Aggregation and the Edge

computing 11:42:28

A couple of years ago, I decided that there was something worth building that would be a combination of aggregation and social networking. People had done the first part (I used Suprglu, for example, and you could (and still can) turn Tumblr into an aggregator) and the second bit (at that point, Facebook was rapidly climbing) but the two hadn't really been put together.

Of course, within a few months, not only had Facebook sewn up the market for the casual user, while FriendFeed had emerged and become popular amongst the alpha geeks. I went off and built my own shallow-aggregation front page, while it seemed more than a few people decided the right approach was to cross post from every service to every other one (which annoyed me no end, and made me think that filters will eventually become very important- but that might be another post).

Now I'm beginning to see a new shape of software emerge from people's discussions. Its genesis probably came about after last year's XTech, when Jeremy Keith posted about Steve Pemberton's talk, Why You Should Have A Web Site:

With machine-readable pages, we don't need those separate sites. We can reclaim our data and still get the value. Web 3.0 sites will aggregate your data (Oh God, he is using the term unironically).

The idea lay germinating for a while, but it's emerged back into the spotlight because of the wave of site closures and database losses over the New Year. Users of Pownce found themselves without a site, and Magnolia's bookmarks were lost in a database crash, for example. If you have a deeply-aggregated site - one where you host a local store of data that's also on a remote service, like Phil Gyford and Tom Insam have built - then you, by definition, have a local backup.

I think doing things this way around - using the remote services as primaries, with your own site being fed from, but (if needs be) independent of them - makes the most sense. You can use the social networks of sites like Flickr, which are their strong points.

Now, I'm not there yet. My current site uses only shallow aggregation - I pull in links and posts, but I show them to the user and then forget them. The first step to making a proper site is to build a local database and start backing up to it. This is probably worth doing no matter what - in fact, it's the whole point of Jeremy Keith's most recent journal post - and it turns out I have the seeds of the code I need in the scripts I wrote to generate my 2008 web posting statistics.
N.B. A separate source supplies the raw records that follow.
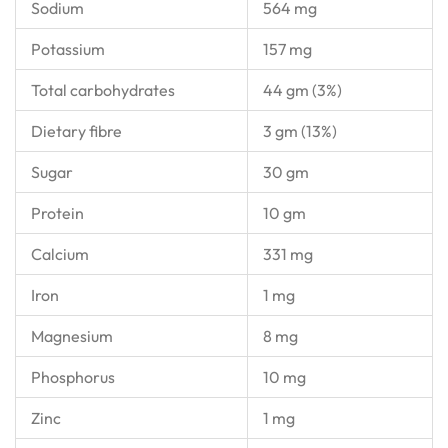
Sodium
564 mg
Potassium
157 mg
Total carbohydrates
44 gm (3%)
Dietary fibre
3 gm (13%)
Sugar
30 gm
Protein
10 gm
Calcium
331 mg
Iron
1 mg
Magnesium
8 mg
Phosphorus
10 mg
Zinc
1 mg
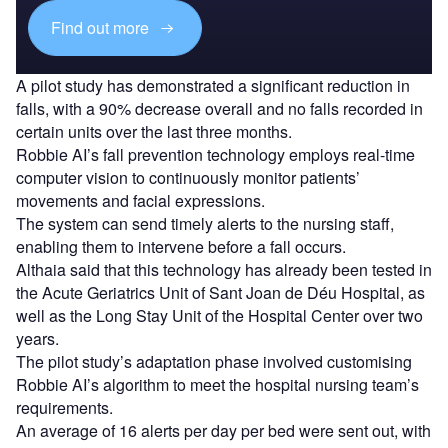
Find out more
A pilot study has demonstrated a significant reduction in
falls, with a 90% decrease overall and no falls recorded in
certain units over the last three months.
Robbie AI’s fall prevention technology employs real-time
computer vision to continuously monitor patients’
movements and facial expressions.
The system can send timely alerts to the nursing staff,
enabling them to intervene before a fall occurs.
Althaia said that this technology has already been tested in
the Acute Geriatrics Unit of Sant Joan de Déu Hospital, as
well as the Long Stay Unit of the Hospital Center over two
years.
The pilot study’s adaptation phase involved customising
Robbie AI’s algorithm to meet the hospital nursing team’s
requirements.
An average of 16 alerts per day per bed were sent out, with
I'd already been considering using a key-value or document store rather than an RDBMS for this when I saw Jens Alfke's post on using CouchDB for a "Web 3.0" site (look, it's that term again!) He notes that, while unfinishes, CouchDB looks like it may implement a usable system for replicating data at web scale, so that the social activity could finally move from specific sites to the edge (or at least, our own colos).

Now I'm wondering: is there a space for a piece of user-installable software, like Movable Type or Wordpress, that aggregates their data from sites across the web, and then presents it as a site? If there is, is it even possible to write it in a way that anyone who couldn't have written it themselves can even use it? Can I write it just for myself in the first place? I don't know, but in the next year, I think we'll find out.